I agree with you Carol,why do we have to eat only french food because we live here and I get so tired of hearing the same old story.I love french cheese but I enjoy a nice piece of lancashire,or white stilton. I feel so sad when I see the pathetic lump of orange soap they sell as cheddar in our supermarkets here.It doesnt help at all the bad image French people have of our food.We have a local fromagerie who sells blue stilton,which sells very well,but SO expensive. The thing is in the UK there is the choice,and I'm sure the French living there dont shy away from the camembert because they should only eat local food.

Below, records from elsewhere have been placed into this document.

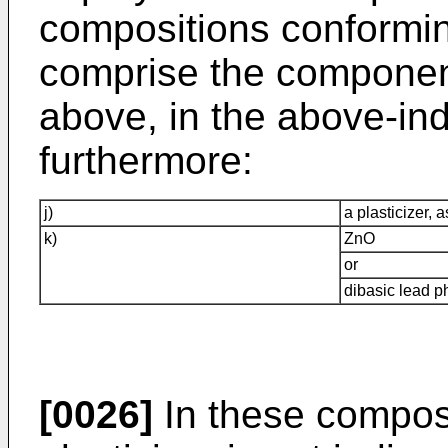
compositions conformin
comprise the component
above, in the above-ind
furthermore:
j)
a plasticizer, 
k)
ZnO
or
dibasic lead p
[0026]
In these composi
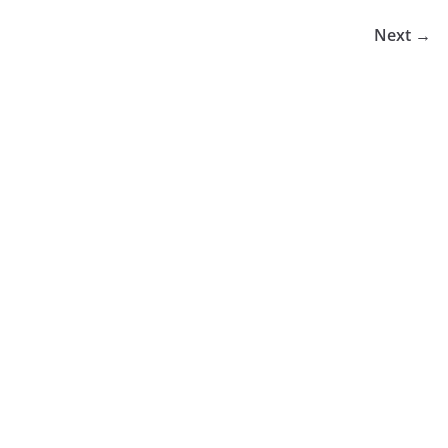
Next →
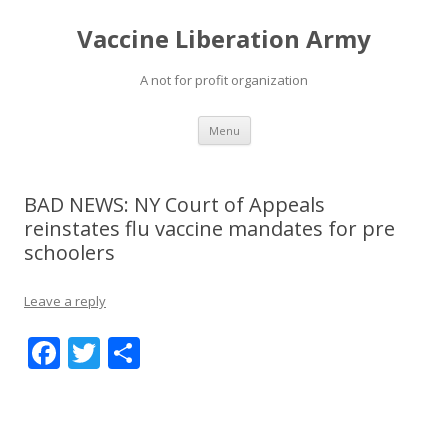
Vaccine Liberation Army
A not for profit organization
Skip
Menu
to
content
BAD NEWS: NY Court of Appeals
reinstates flu vaccine mandates for pre
schoolers
Leave a reply
F
T
S
ac
w
h
e
itt
ar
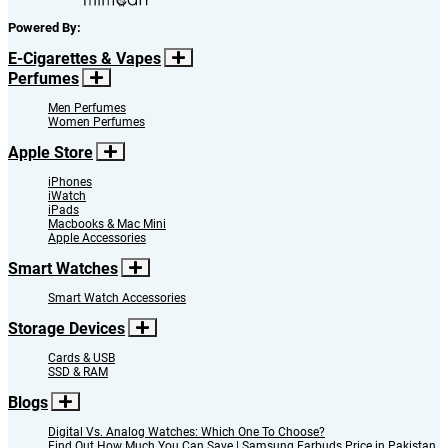
Powered By:
E-Cigarettes & Vapes
Perfumes
Men Perfumes
Women Perfumes
Apple Store
iPhones
iWatch
iPads
Macbooks & Mac Mini
Apple Accessories
Smart Watches
Smart Watch Accessories
Storage Devices
Cards & USB
SSD & RAM
Blogs
Digital Vs. Analog Watches: Which One To Choose?
Find Out How Much You Can Save | Samsung Earbuds Price in Pakistan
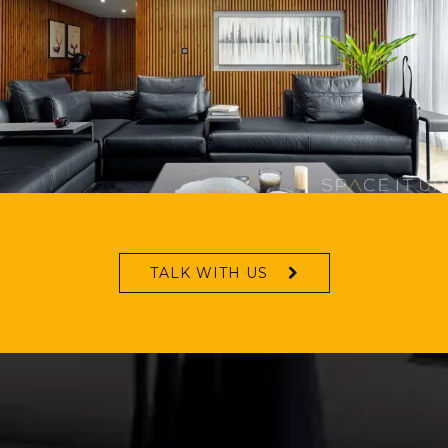
TALK WITH US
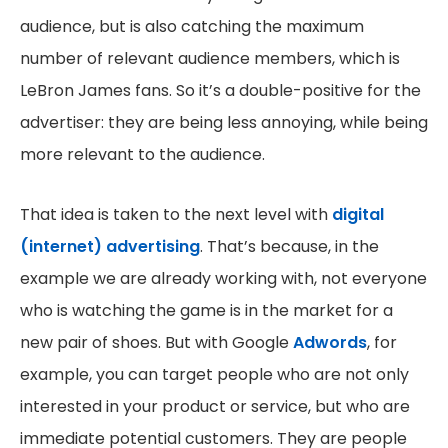
audience, but is also catching the maximum
number of relevant audience members, which is
LeBron James fans. So it’s a double-positive for the
advertiser: they are being less annoying, while being
more relevant to the audience.
That idea is taken to the next level with
digital
(internet) advertising
. That’s because, in the
example we are already working with, not everyone
who is watching the game is in the market for a
new pair of shoes. But with Google
Adwords
, for
example, you can target people who are not only
interested in your product or service, but who are
immediate potential customers. They are people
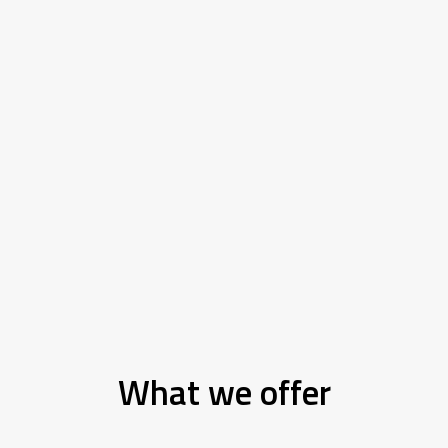
What we offer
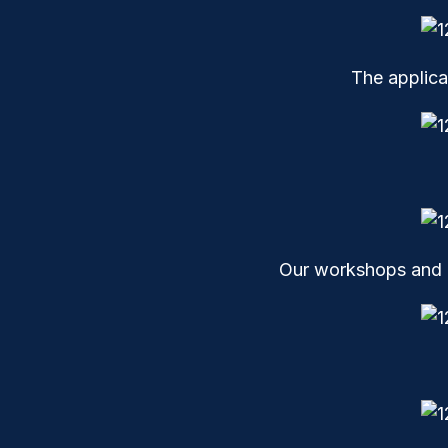
The applica
Our workshops and l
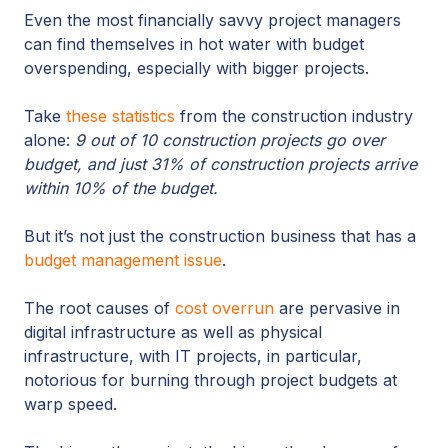
Even the most financially savvy project managers
can find themselves in hot water with budget
overspending, especially with bigger projects.
Take
these statistics
from the construction industry
alone:
9 out of 10 construction projects go over
budget, and just 31% of construction projects arrive
within 10% of the budget.
But it’s not just the construction business that has a
budget management issue
.
The root causes of
cost overrun
are pervasive in
digital infrastructure as well as physical
infrastructure, with IT projects, in particular,
notorious for burning through project budgets at
warp speed.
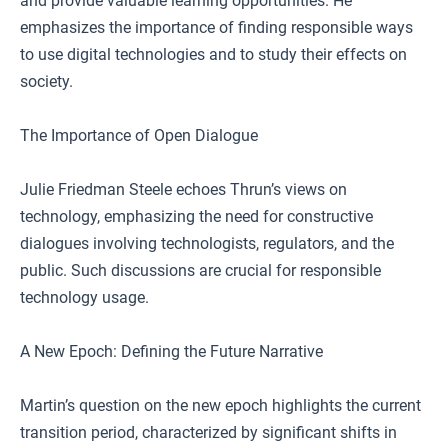
and provide valuable learning opportunities. He
emphasizes the importance of finding responsible ways
to use digital technologies and to study their effects on
society.
The Importance of Open Dialogue
Julie Friedman Steele echoes Thrun’s views on
technology, emphasizing the need for constructive
dialogues involving technologists, regulators, and the
public. Such discussions are crucial for responsible
technology usage.
A New Epoch: Defining the Future Narrative
Martin’s question on the new epoch highlights the current
transition period, characterized by significant shifts in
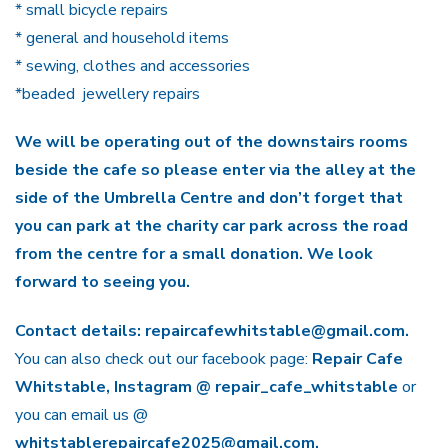
* small bicycle repairs
* general and household items
* sewing, clothes and accessories
*beaded jewellery repairs
We will be operating out of the downstairs rooms
beside the cafe so please enter via the alley at the
side of the Umbrella Centre and don’t forget that
you can park at the charity car park across the road
from the centre for a small donation. We look
forward to seeing you.
Contact details: repaircafewhitstable@gmail.com.
You can also check out our facebook page:
Repair Cafe
Whitstable, Instagram @ repair_cafe_whitstable
or
you can email us @
whitstablerepaircafe2025@gmail.com.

Guess thats one of the few points in favour of being in Europe! we get to eat the original cheeses ...which are imported and exported without a problem....my point really was that living in a particular country wouldnt persuade me to eat nothing but their cuisine and products...Ive enjoyed nearly 60 years of constantly improving UK food imports and wouldnt reduce my choices because I have moved to France.

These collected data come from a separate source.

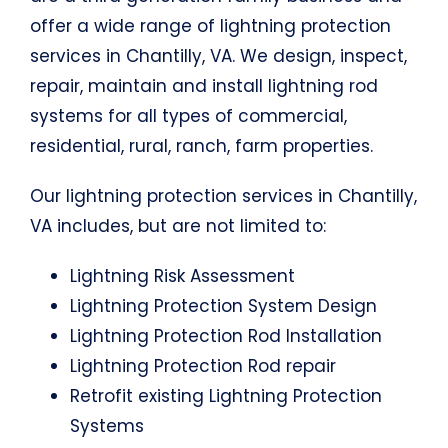
offer a wide range of lightning protection
services in Chantilly, VA. We design, inspect,
repair, maintain and install lightning rod
systems for all types of commercial,
residential, rural, ranch, farm properties.
Our lightning protection services in Chantilly,
VA includes, but are not limited to:
Lightning Risk Assessment
Lightning Protection System Design
Lightning Protection Rod Installation
Lightning Protection Rod repair
Retrofit existing Lightning Protection
Systems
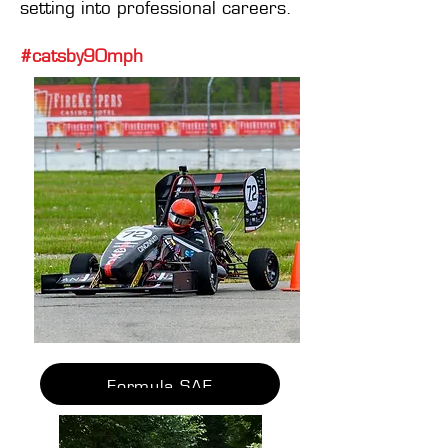
setting into professional careers.
#catsby90mph
Formula SAE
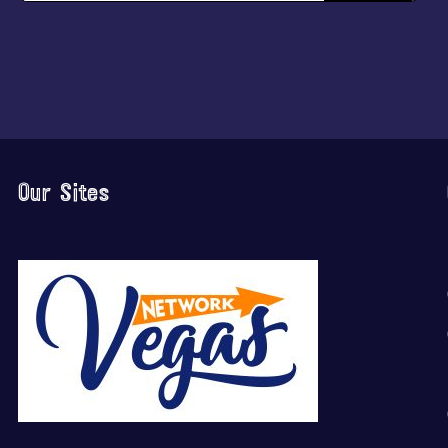
Our Sites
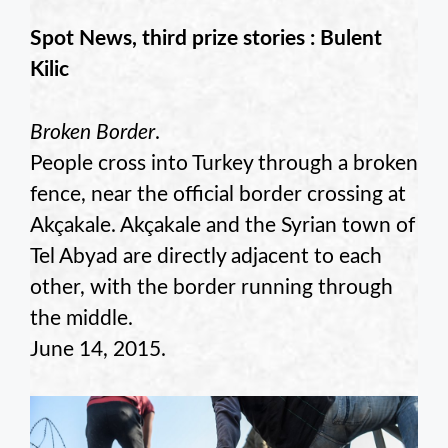
Spot News, third prize stories : Bulent
Kilic
Broken Border
.
People cross into Turkey through a broken
fence, near the official border crossing at
Akçakale. Akçakale and the Syrian town of
Tel Abyad are directly adjacent to each
other, with the border running through
the middle.
June 14, 2015.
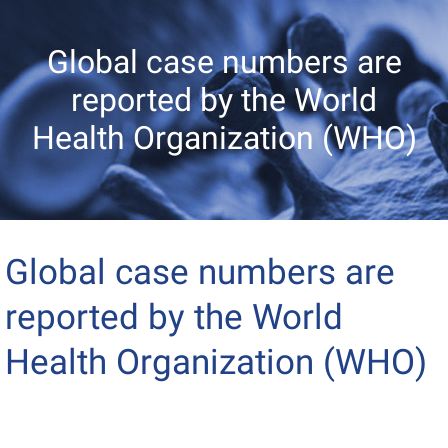
Global case numbers are
reported by the World
Health Organization (WHO)
Global case numbers are
reported by the World
Health Organization (WHO)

Carol, In the US in particular, you may not be eating the same version of a given cheese as you would find where it originates. I was horrified at the ultra-salty, rather crumbly Gorgonzola I was given at a good quality Italian restaurant in New York. It wasn't a patch on the much creamier version available around here, just the other side of the Alps from its home soil.

They said that this is because of US food import regulations, and that Gorgonzola hadn't been allowed in at all until just a few years ago! When I checked this out in some good cheese shops there, they told a similar story.

...but when in the UK or the States surely we eat all the different types of cheeses from all the different countries? when in the UK I eat out at French, Spanish, Indian, Italian, Polish restaurants...and many more...I eat cheeses from all over the planet....the UK actually has more cheese types than France according to some articles Ive read recently......there is no need to only eat from the country you live in anymore...personally I enjoy the diversification.

We love Membrillo with cheese. It’s a Spanish quince jelly. If you’ve got access to any quinces, give it a go. It’ll also keep quite indefinitely, in your fridge.

http://www.simplyrecipes.com/recipes/membrillo_quince_paste/

Thanks for your message...great tips. I just love cheddar-it comes from growing up on it in the states. Can't stop importing it , even if I promote local eating as much as possible.

presentation counts for a lot (in my book).

fantastic...going to check out your blog tomorrow!

learning a lot...love this story about the AOC Bleu de Gex!